[TASK DATA]
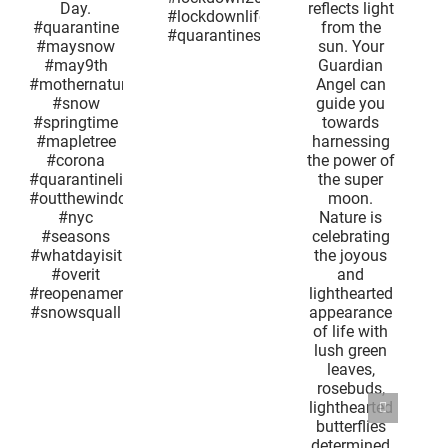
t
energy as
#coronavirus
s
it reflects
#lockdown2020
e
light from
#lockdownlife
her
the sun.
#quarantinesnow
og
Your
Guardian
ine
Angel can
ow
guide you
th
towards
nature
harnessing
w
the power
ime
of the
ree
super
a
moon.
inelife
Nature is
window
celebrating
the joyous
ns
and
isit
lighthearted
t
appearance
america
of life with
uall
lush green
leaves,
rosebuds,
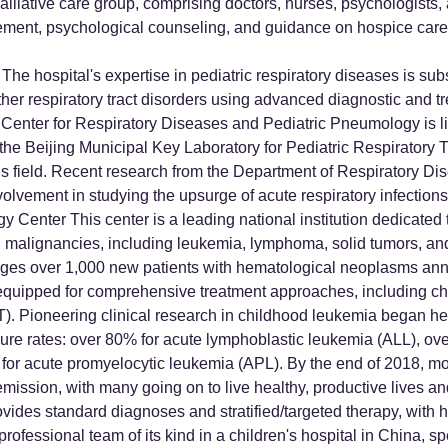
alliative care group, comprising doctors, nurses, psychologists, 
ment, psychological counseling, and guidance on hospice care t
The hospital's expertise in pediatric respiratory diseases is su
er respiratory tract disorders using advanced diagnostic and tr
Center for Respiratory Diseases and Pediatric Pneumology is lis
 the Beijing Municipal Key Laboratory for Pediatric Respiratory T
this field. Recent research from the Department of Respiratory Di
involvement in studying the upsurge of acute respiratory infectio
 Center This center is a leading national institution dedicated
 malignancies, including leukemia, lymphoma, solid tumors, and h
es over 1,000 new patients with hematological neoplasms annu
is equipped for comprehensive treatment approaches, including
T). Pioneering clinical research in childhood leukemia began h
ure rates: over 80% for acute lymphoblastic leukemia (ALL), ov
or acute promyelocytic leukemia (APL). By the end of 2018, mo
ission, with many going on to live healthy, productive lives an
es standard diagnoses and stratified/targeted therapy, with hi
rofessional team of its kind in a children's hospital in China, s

[EXERCISE AIM] Your answer should hold every line of the entries that contains the string "including".

[REPLY TO THE TASK]
 malignancies, including leukemia, lymphoma, solid tumors, and h
is equipped for comprehensive treatment approaches, including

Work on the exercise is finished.